In other words, even though we are born with rights, they might be rendered useless without an effective means to protect them. Sometimes self-defense was not enough. This is why, the Founders thought, we needed a government.

But it must be a government faithful to sound principles. In order to achieve this, the Founders believed we needed leaders who were wise enough to avoid mindless wars and destructive economic restrictions, and strong enough to enforce law and order. While many rulers in history believed they deserved authority because they had been born to powerful families, the Founders believed that leaders should rise to the top by demonstrating their abilities and goodness. In other words, they didn’t think that just anyone is worthy to lead others. They held to the idea, as Thomas Jefferson explained in a letter to John Adams, of a “natural aristocracy,” in which people earned authority to lead in government based on “virtue and talents”(Thomas Jefferson to John Adams, October 28, 1813).

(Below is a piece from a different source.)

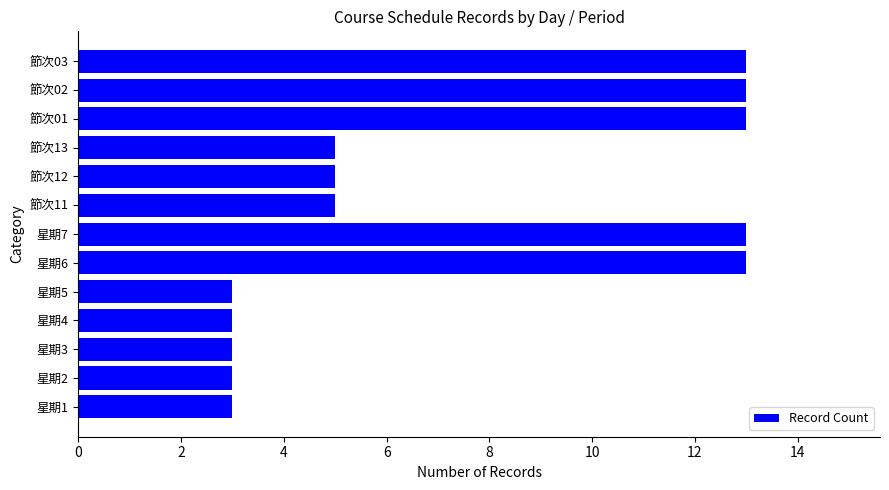

What is the change in value from 星期1 to 節次03?

+10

The Founders thought that a free society could only flourish if its leaders are virtuous—which means that its citizens must be able to recognize virtue when they see it. They understood that even virtuous leaders, however, can succumb to the temptation to abuse the rights of others, so they knew these leaders needed to be restrained from exercising their cleverness and strength in ways that undermine individual rights.

This is why they designed a federal government that would have limited power, and whose branches would check one another.

Ultimately, however, the Founders understood that freedom would depend on citizens remembering that government derives its authority from people who consent to give it that authority, and that it therefore must work to serve the common good, treating every citizen equally. Freedom depends on citizens who care enough about preserving it to really evaluate the people who run for office, and to elect those who demonstrate wisdom, restraint, and personal virtue. Most of all, freedom depends on citizens having the wisdom, courage, and sense of justice necessary to take action when they see government overstepping its bounds.